The required output is the exact run of lines below that opens at the line with "هشی برای جریان در منطقه" and closes at the line with "Banda de Transferencia Xerox 115R00127".

- _Information shown_

———

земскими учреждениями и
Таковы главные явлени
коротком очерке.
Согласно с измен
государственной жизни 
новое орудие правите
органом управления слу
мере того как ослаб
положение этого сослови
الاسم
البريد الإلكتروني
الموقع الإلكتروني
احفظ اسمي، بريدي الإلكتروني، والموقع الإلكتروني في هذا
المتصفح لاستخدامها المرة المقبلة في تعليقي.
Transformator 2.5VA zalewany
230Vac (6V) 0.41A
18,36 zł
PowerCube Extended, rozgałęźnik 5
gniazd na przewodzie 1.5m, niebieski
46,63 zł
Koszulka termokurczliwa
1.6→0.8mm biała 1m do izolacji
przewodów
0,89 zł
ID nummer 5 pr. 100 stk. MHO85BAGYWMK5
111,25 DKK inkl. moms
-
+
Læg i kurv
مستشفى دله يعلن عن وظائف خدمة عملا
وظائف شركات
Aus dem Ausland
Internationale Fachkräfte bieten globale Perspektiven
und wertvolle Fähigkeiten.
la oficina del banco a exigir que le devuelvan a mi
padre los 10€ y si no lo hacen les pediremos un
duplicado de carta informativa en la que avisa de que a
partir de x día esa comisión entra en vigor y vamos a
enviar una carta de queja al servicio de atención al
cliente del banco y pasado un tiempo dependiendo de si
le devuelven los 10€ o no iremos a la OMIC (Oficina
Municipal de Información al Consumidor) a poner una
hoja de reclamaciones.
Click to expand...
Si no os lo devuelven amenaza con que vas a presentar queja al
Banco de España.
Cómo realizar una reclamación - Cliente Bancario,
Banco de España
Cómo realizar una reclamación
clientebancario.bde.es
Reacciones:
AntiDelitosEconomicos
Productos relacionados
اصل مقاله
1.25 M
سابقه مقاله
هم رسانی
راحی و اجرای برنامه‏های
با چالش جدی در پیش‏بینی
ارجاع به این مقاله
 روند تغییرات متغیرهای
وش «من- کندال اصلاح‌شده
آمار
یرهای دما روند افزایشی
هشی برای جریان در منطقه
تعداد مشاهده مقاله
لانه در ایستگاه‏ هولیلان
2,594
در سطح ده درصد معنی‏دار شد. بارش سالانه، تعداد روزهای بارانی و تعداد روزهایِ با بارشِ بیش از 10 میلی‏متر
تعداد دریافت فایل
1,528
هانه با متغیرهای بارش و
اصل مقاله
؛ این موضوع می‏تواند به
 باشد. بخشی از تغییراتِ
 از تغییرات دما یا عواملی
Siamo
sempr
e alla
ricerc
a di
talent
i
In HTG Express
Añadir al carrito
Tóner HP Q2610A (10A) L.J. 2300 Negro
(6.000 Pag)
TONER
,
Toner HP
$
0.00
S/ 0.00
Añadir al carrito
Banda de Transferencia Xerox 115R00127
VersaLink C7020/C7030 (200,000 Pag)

———

- _Solution_
هشی برای جریان در منطقه
تعداد مشاهده مقاله
لانه در ایستگاه‏ هولیلان
2,594
در سطح ده درصد معنی‏دار شد. بارش سالانه، تعداد روزهای بارانی و تعداد روزهایِ با بارشِ بیش از 10 میلی‏متر
تعداد دریافت فایل
1,528
هانه با متغیرهای بارش و
اصل مقاله
؛ این موضوع می‏تواند به
 باشد. بخشی از تغییراتِ
 از تغییرات دما یا عواملی
Siamo
sempr
e alla
ricerc
a di
talent
i
In HTG Express
Añadir al carrito
Tóner HP Q2610A (10A) L.J. 2300 Negro
(6.000 Pag)
TONER
,
Toner HP
$
0.00
S/ 0.00
Añadir al carrito
Banda de Transferencia Xerox 115R00127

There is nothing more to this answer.